Was in a great 3.5 core game (as in core rulebooks based characters/classes). Dwarven beserker/cleric of Hanseath the god of beer and war. I had tenets (or was that Tennents) and everything. Sadly due to work presuures I had to give it up.


----------



## Meatbucket (Jan 13, 2011)

Variant said:


>



Jeff Grubb's the man.
Also, getting together tomorrow for the 4e campaign I'm in currently. Minotaur Warden, fuck yer!


----------



## ShadyDavey (Jan 13, 2011)

Been playing on and off since I was 12.....that's a whole lot of dice rolling and time spent scribbling notes amidst dorks, nerds and other social malcontent's where I fitted in nicely 

Al Qadim was superb - I actually still own all of that Campaign + supplements and I do admit to a fondness for Ravenloft but I tend to like pre 3.5 games rather more than the warped munchin offshoot it seems to have become recently......

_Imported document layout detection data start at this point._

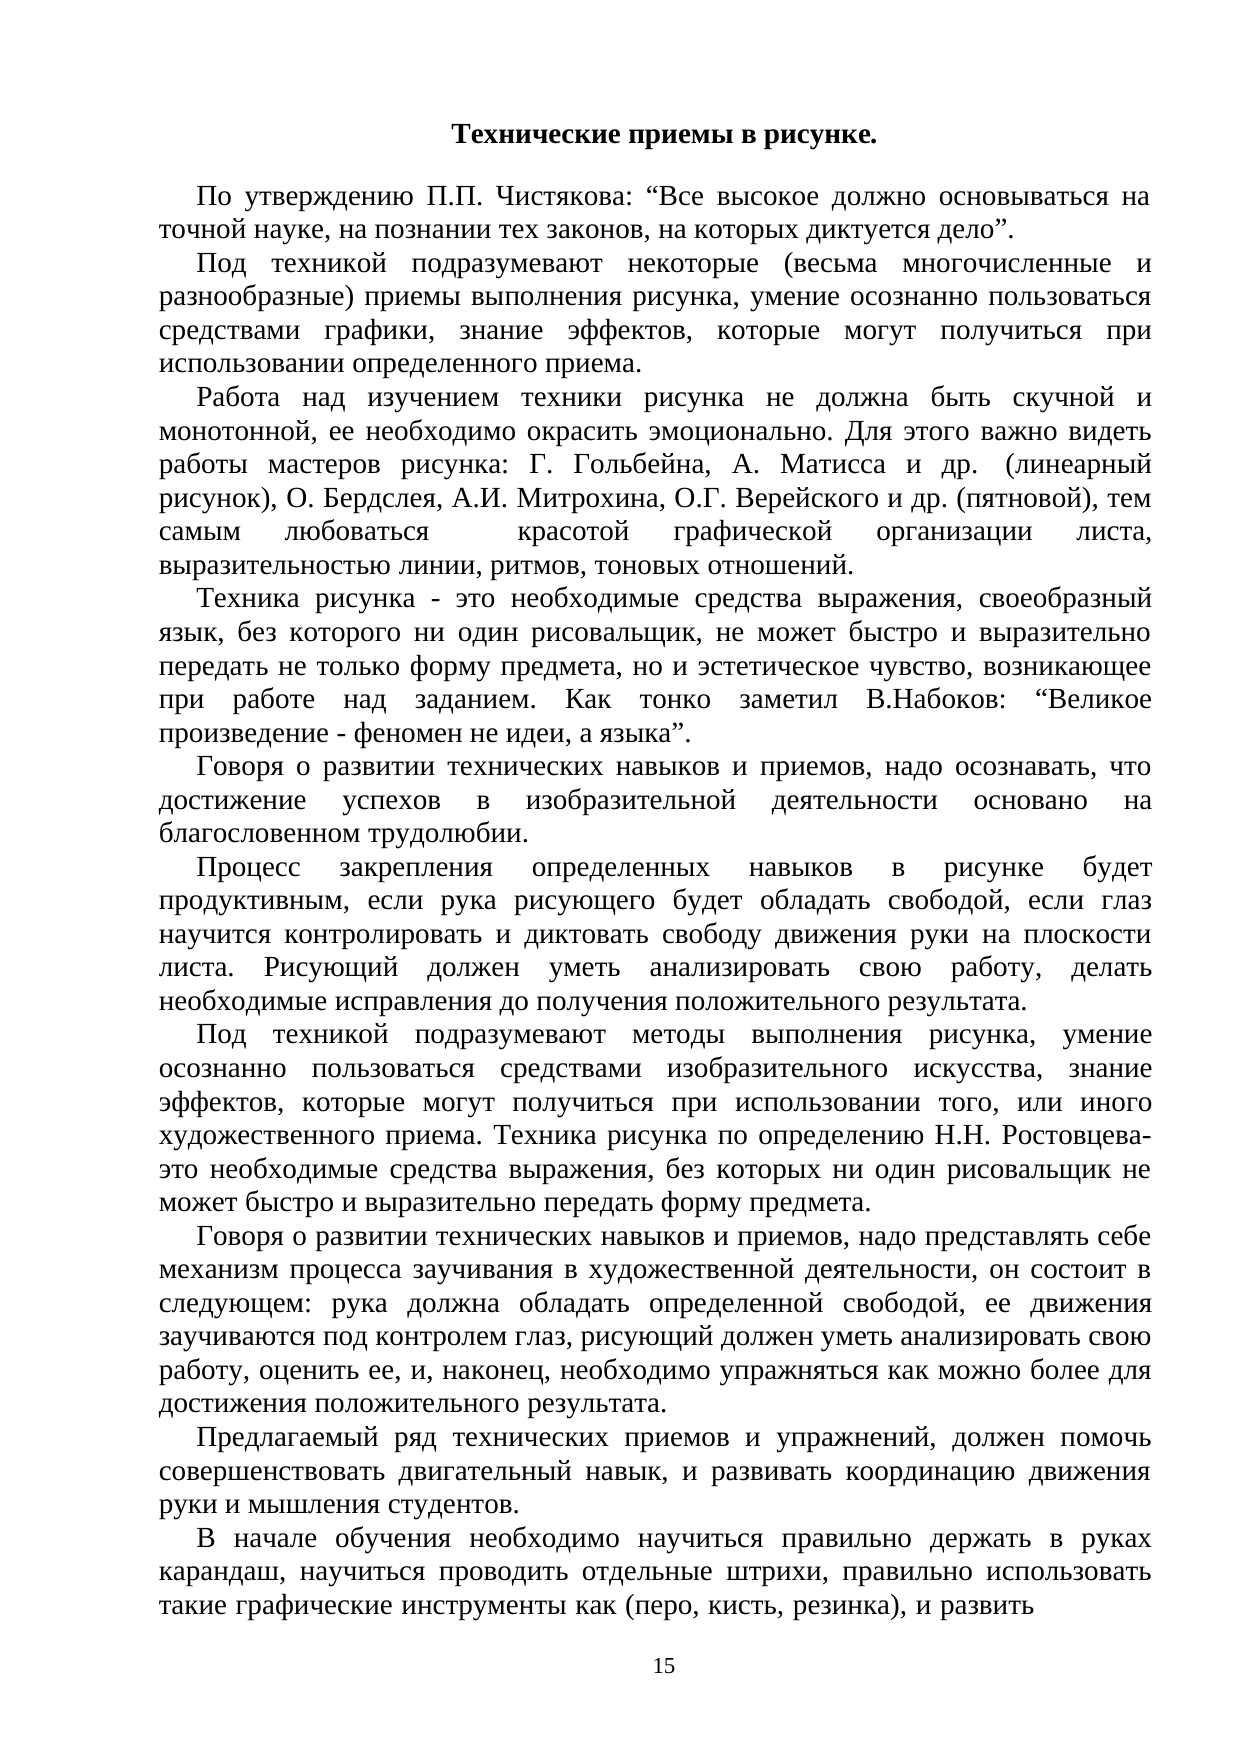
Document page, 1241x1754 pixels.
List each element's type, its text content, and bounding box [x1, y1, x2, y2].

text Под техникой подразумевают некоторые (весьма многочисленные и разнообразные) приемы выполнения рисунка, умение осознанно пользоваться средствами графики, знание эффектов, которые могут получиться при использовании определенного приема. [158, 245, 1152, 379]
subtitle Технические приемы в рисунке. [188, 116, 1141, 149]
text Говоря о развитии технических навыков и приемов, надо осознавать, что достижение успехов в изобразительной деятельности основано на благословенном трудолюбии. [158, 748, 1152, 849]
text Говоря о развитии технических навыков и приемов, надо представлять себе механизм процесса заучивания в художественной деятельности, он состоит в следующем: рука должна обладать определенной свободой, ее движения заучиваются под контролем глаз, рисующий должен уметь анализировать свою работу, оценить ее, и, наконец, необходимо упражняться как можно более для достижения положительного результата. [158, 1218, 1152, 1419]
text Под техникой подразумевают методы выполнения рисунка, умение осознанно пользоваться средствами изобразительного искусства, знание эффектов, которые могут получиться при использовании того, или иного художественного приема. Техника рисунка по определению Н.Н. Ростовцева- это необходимые средства выражения, без которых ни один рисовальщик не может быстро и выразительно передать форму предмета. [158, 1017, 1152, 1218]
text По утверждению П.П. Чистякова: “Все высокое должно основываться на точной науке, на познании тех законов, на которых диктуется дело”. [158, 178, 1152, 245]
text Работа над изучением техники рисунка не должна быть скучной и монотонной, ее необходимо окрасить эмоционально. Для этого важно видеть работы мастеров рисунка: Г. Гольбейна, А. Матисса и др. (линеарный рисунок), О. Бердслея, А.И. Митрохина, О.Г. Верейского и др. (пятновой), тем самым любоваться красотой графической организации листа, выразительностью линии, ритмов, тоновых отношений. [158, 379, 1152, 580]
text Процесс закрепления определенных навыков в рисунке будет продуктивным, если рука рисующего будет обладать свободой, если глаз научится контролировать и диктовать свободу движения руки на плоскости листа. Рисующий должен уметь анализировать свою работу, делать необходимые исправления до получения положительного результата. [158, 849, 1152, 1017]
text Предлагаемый ряд технических приемов и упражнений, должен помочь совершенствовать двигательный навык, и развивать координацию движения руки и мышления студентов. [158, 1419, 1152, 1520]
text Техника рисунка - это необходимые средства выражения, своеобразный язык, без которого ни один рисовальщик, не может быстро и выразительно передать не только форму предмета, но и эстетическое чувство, возникающее при работе над заданием. Как тонко заметил В.Набоков: “Великое произведение - феномен не идеи, а языка”. [158, 581, 1152, 748]
text В начале обучения необходимо научиться правильно держать в руках карандаш, научиться проводить отдельные штрихи, правильно использовать такие графические инструменты как (перо, кисть, резинка), и развить [158, 1520, 1152, 1620]
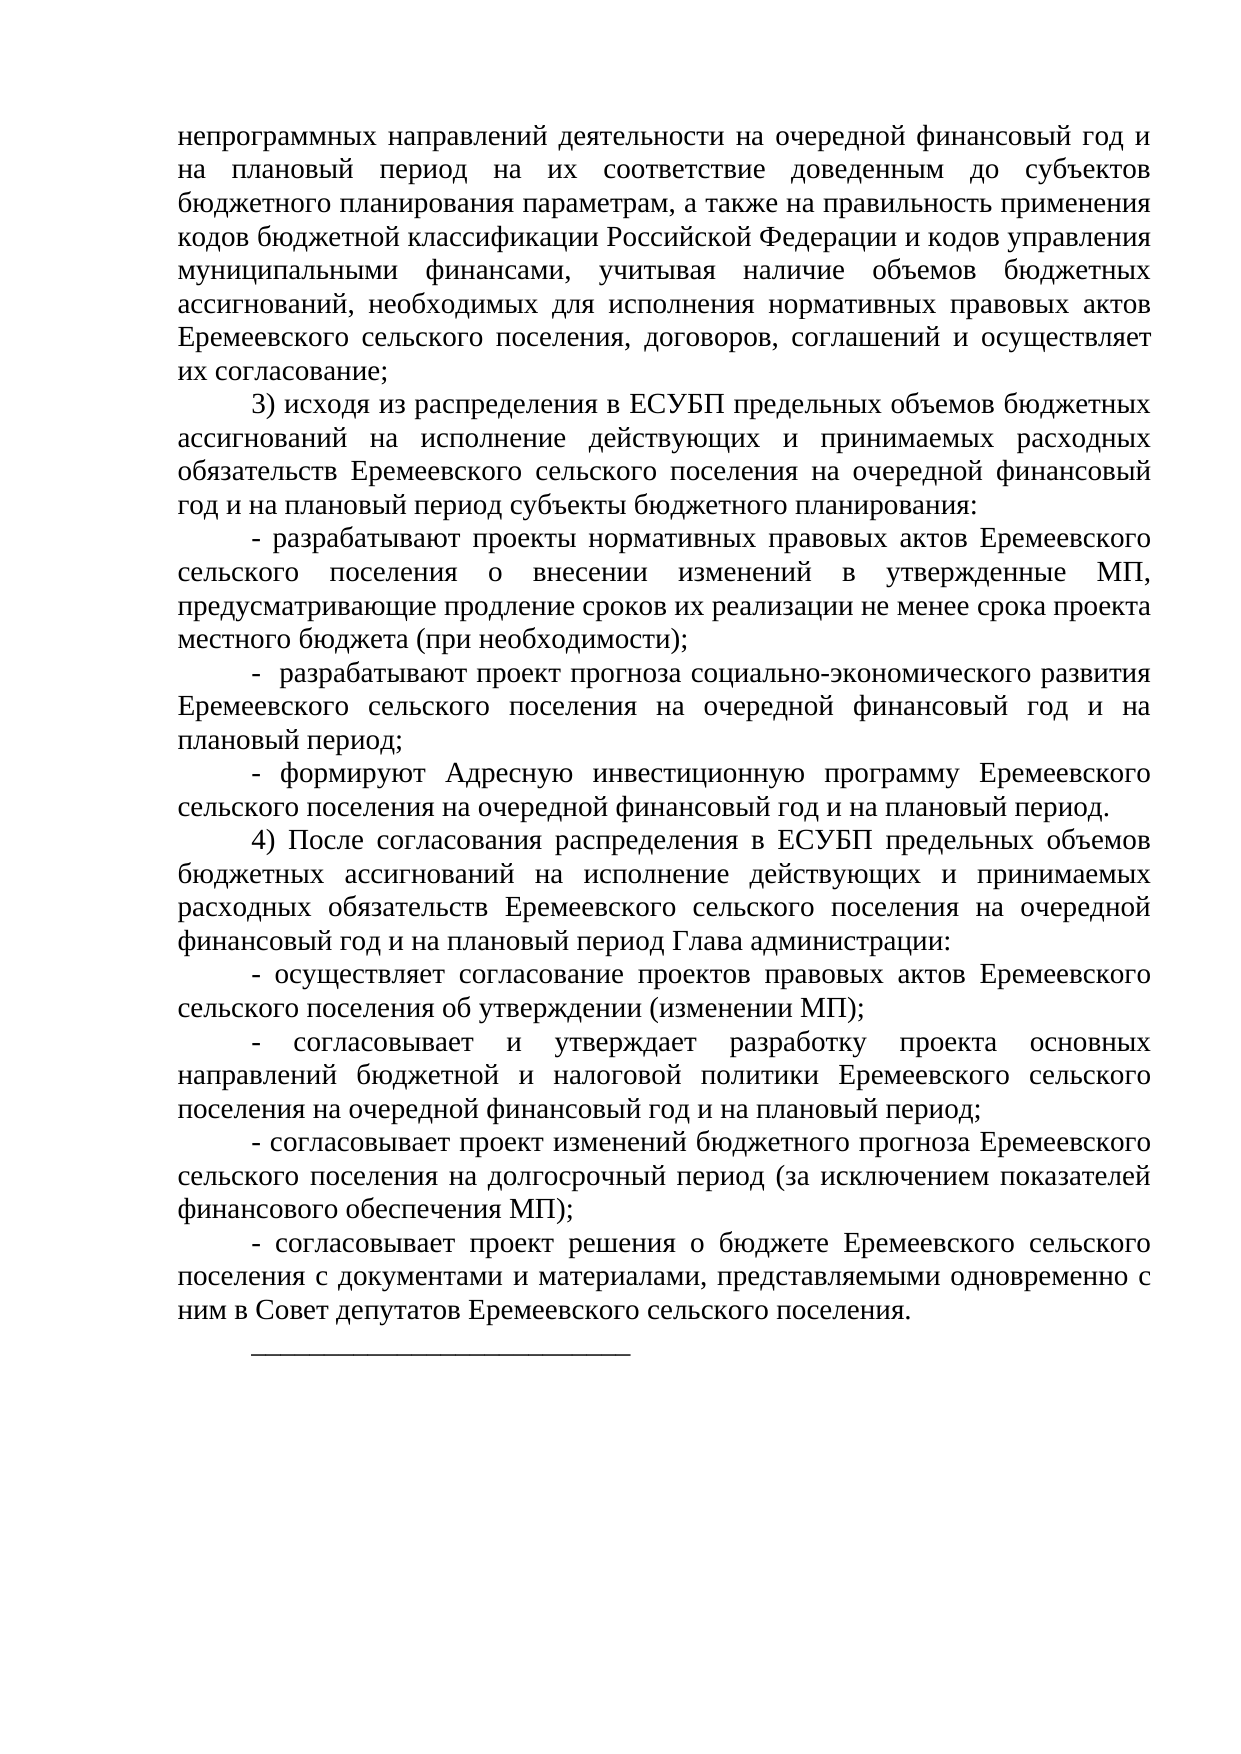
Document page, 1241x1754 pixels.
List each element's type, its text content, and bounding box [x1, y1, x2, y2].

text - согласовывает проект изменений бюджетного прогноза Еремеевского сельского поселения на долгосрочный период (за исключением показателей финансового обеспечения МП); [177, 1124, 1152, 1225]
text - формируют Адресную инвестиционную программу Еремеевского сельского поселения на очередной финансовый год и на плановый период. [177, 755, 1152, 822]
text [177, 118, 1152, 386]
text 4) После согласования распределения в ЕСУБП предельных объемов бюджетных ассигнований на исполнение действующих и принимаемых расходных обязательств Еремеевского сельского поселения на очередной финансовый год и на плановый период Глава администрации: [177, 822, 1152, 957]
text 3) исходя из распределения в ЕСУБП предельных объемов бюджетных ассигнований на исполнение действующих и принимаемых расходных обязательств Еремеевского сельского поселения на очередной финансовый год и на плановый период субъекты бюджетного планирования: [177, 386, 1152, 521]
text - осуществляет согласование проектов правовых актов Еремеевского сельского поселения об утверждении (изменении МП); [177, 957, 1152, 1024]
text __________________________ [177, 1326, 1152, 1359]
text - согласовывает проект решения о бюджете Еремеевского сельского поселения с документами и материалами, представляемыми одновременно с ним в Совет депутатов Еремеевского сельского поселения. [177, 1225, 1152, 1326]
text - разрабатывают проекты нормативных правовых актов Еремеевского сельского поселения о внесении изменений в утвержденные МП, предусматривающие продление сроков их реализации не менее срока проекта местного бюджета (при необходимости); [177, 521, 1152, 655]
text - разрабатывают проект прогноза социально-экономического развития Еремеевского сельского поселения на очередной финансовый год и на плановый период; [177, 655, 1152, 755]
text - согласовывает и утверждает разработку проекта основных направлений бюджетной и налоговой политики Еремеевского сельского поселения на очередной финансовый год и на плановый период; [177, 1024, 1152, 1124]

On top of the various AD&D Settings I've got a huge amount of material for a lot of the White Wolf games (Vampire, Werewolf, Mage and Wraith etc) as well as Warhammer Fantasy Roleplay, Call of Cthulhu, Cyberpunk, Runequest, more Call of Cthulhu and a host of other games. I've even got the Wheel of time hardback and supplement sat around somewhere - another great if unsupported product!


----------